» TASK REQUIREMENTS:
Please retype the records below exactly, line by line, and leave the pictures out of your answer.

-*-*-

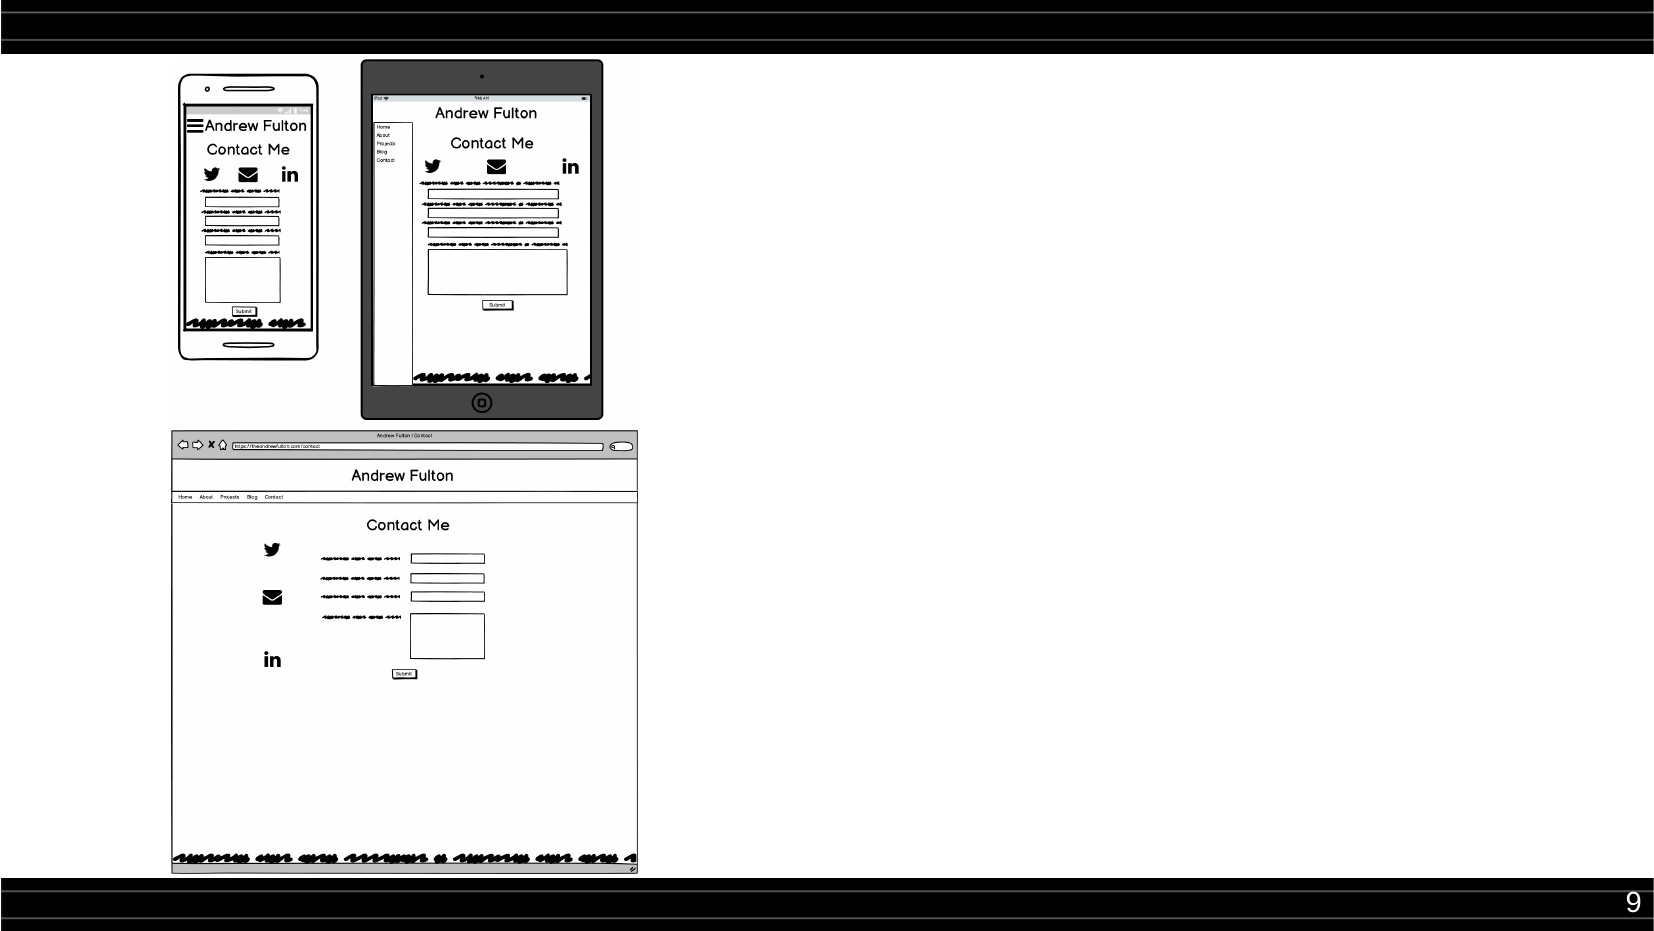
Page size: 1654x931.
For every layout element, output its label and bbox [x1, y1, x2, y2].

picture [1, 0, 1654, 54]
picture [171, 58, 638, 875]
picture [1, 878, 1654, 931]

-*-*-

» RESPONSE:
Page size: 1654x931.
For every layout element, output its label and bbox [x1, y1, x2, y2].

picture [1, 0, 1654, 54]
picture [171, 58, 638, 875]
picture [1, 878, 1654, 931]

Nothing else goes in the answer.